--- STORED DATA ---
⟨
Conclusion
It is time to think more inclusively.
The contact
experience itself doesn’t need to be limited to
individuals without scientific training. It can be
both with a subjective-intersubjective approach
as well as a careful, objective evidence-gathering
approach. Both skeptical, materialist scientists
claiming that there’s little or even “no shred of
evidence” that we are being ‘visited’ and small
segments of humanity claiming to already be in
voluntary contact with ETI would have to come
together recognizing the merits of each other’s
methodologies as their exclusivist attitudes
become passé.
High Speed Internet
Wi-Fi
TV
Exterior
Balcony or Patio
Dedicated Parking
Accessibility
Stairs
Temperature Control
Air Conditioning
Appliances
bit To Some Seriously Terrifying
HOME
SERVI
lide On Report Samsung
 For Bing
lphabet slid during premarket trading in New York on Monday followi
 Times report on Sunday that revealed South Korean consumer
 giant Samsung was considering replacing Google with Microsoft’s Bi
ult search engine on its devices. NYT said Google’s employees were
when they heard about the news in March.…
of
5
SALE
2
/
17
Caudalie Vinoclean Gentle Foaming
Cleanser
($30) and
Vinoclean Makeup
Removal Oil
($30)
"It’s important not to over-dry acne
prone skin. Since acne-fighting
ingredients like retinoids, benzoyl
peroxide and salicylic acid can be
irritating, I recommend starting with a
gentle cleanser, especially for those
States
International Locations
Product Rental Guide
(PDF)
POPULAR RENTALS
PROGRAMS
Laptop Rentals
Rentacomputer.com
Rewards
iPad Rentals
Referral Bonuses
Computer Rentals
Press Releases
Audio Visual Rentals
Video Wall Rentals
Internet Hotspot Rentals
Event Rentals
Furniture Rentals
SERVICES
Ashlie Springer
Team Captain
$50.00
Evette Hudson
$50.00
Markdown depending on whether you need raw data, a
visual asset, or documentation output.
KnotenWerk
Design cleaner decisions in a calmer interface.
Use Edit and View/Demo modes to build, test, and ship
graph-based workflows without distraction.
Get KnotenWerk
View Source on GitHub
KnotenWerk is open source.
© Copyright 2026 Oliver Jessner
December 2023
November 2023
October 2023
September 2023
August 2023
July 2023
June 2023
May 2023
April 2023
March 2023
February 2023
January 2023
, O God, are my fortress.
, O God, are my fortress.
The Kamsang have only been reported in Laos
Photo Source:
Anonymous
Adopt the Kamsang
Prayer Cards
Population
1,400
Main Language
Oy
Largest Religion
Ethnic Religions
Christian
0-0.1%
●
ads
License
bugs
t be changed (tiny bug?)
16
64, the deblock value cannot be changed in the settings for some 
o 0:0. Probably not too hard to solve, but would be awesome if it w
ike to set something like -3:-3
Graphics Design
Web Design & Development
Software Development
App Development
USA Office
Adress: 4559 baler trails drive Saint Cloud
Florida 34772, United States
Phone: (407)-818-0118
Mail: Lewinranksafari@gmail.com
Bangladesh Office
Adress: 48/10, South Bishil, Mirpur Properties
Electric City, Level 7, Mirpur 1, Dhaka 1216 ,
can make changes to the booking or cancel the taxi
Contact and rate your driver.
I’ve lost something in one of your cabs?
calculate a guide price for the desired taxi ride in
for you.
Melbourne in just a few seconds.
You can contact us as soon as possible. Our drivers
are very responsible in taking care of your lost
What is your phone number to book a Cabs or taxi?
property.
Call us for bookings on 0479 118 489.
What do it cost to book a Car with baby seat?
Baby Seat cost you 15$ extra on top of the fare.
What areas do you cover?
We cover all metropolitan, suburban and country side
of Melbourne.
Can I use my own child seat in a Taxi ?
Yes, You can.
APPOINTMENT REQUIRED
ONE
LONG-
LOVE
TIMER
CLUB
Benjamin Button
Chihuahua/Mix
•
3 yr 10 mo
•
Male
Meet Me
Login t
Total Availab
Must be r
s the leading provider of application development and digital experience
⟩
--- TASK DESCRIPTION ---
Would you retype the whole listing, exactly as it reads?

--- THE COMPLETED TASK ---
Conclusion
It is time to think more inclusively.
The contact
experience itself doesn’t need to be limited to
individuals without scientific training. It can be
both with a subjective-intersubjective approach
as well as a careful, objective evidence-gathering
approach. Both skeptical, materialist scientists
claiming that there’s little or even “no shred of
evidence” that we are being ‘visited’ and small
segments of humanity claiming to already be in
voluntary contact with ETI would have to come
together recognizing the merits of each other’s
methodologies as their exclusivist attitudes
become passé.
High Speed Internet
Wi-Fi
TV
Exterior
Balcony or Patio
Dedicated Parking
Accessibility
Stairs
Temperature Control
Air Conditioning
Appliances
bit To Some Seriously Terrifying
HOME
SERVI
lide On Report Samsung
 For Bing
lphabet slid during premarket trading in New York on Monday followi
 Times report on Sunday that revealed South Korean consumer
 giant Samsung was considering replacing Google with Microsoft’s Bi
ult search engine on its devices. NYT said Google’s employees were
when they heard about the news in March.…
of
5
SALE
2
/
17
Caudalie Vinoclean Gentle Foaming
Cleanser
($30) and
Vinoclean Makeup
Removal Oil
($30)
"It’s important not to over-dry acne
prone skin. Since acne-fighting
ingredients like retinoids, benzoyl
peroxide and salicylic acid can be
irritating, I recommend starting with a
gentle cleanser, especially for those
States
International Locations
Product Rental Guide
(PDF)
POPULAR RENTALS
PROGRAMS
Laptop Rentals
Rentacomputer.com
Rewards
iPad Rentals
Referral Bonuses
Computer Rentals
Press Releases
Audio Visual Rentals
Video Wall Rentals
Internet Hotspot Rentals
Event Rentals
Furniture Rentals
SERVICES
Ashlie Springer
Team Captain
$50.00
Evette Hudson
$50.00
Markdown depending on whether you need raw data, a
visual asset, or documentation output.
KnotenWerk
Design cleaner decisions in a calmer interface.
Use Edit and View/Demo modes to build, test, and ship
graph-based workflows without distraction.
Get KnotenWerk
View Source on GitHub
KnotenWerk is open source.
© Copyright 2026 Oliver Jessner
December 2023
November 2023
October 2023
September 2023
August 2023
July 2023
June 2023
May 2023
April 2023
March 2023
February 2023
January 2023
, O God, are my fortress.
, O God, are my fortress.
The Kamsang have only been reported in Laos
Photo Source:
Anonymous
Adopt the Kamsang
Prayer Cards
Population
1,400
Main Language
Oy
Largest Religion
Ethnic Religions
Christian
0-0.1%
●
ads
License
bugs
t be changed (tiny bug?)
16
64, the deblock value cannot be changed in the settings for some 
o 0:0. Probably not too hard to solve, but would be awesome if it w
ike to set something like -3:-3
Graphics Design
Web Design & Development
Software Development
App Development
USA Office
Adress: 4559 baler trails drive Saint Cloud
Florida 34772, United States
Phone: (407)-818-0118
Mail: Lewinranksafari@gmail.com
Bangladesh Office
Adress: 48/10, South Bishil, Mirpur Properties
Electric City, Level 7, Mirpur 1, Dhaka 1216 ,
can make changes to the booking or cancel the taxi
Contact and rate your driver.
I’ve lost something in one of your cabs?
calculate a guide price for the desired taxi ride in
for you.
Melbourne in just a few seconds.
You can contact us as soon as possible. Our drivers
are very responsible in taking care of your lost
What is your phone number to book a Cabs or taxi?
property.
Call us for bookings on 0479 118 489.
What do it cost to book a Car with baby seat?
Baby Seat cost you 15$ extra on top of the fare.
What areas do you cover?
We cover all metropolitan, suburban and country side
of Melbourne.
Can I use my own child seat in a Taxi ?
Yes, You can.
APPOINTMENT REQUIRED
ONE
LONG-
LOVE
TIMER
CLUB
Benjamin Button
Chihuahua/Mix
•
3 yr 10 mo
•
Male
Meet Me
Login t
Total Availab
Must be r
s the leading provider of application development and digital experience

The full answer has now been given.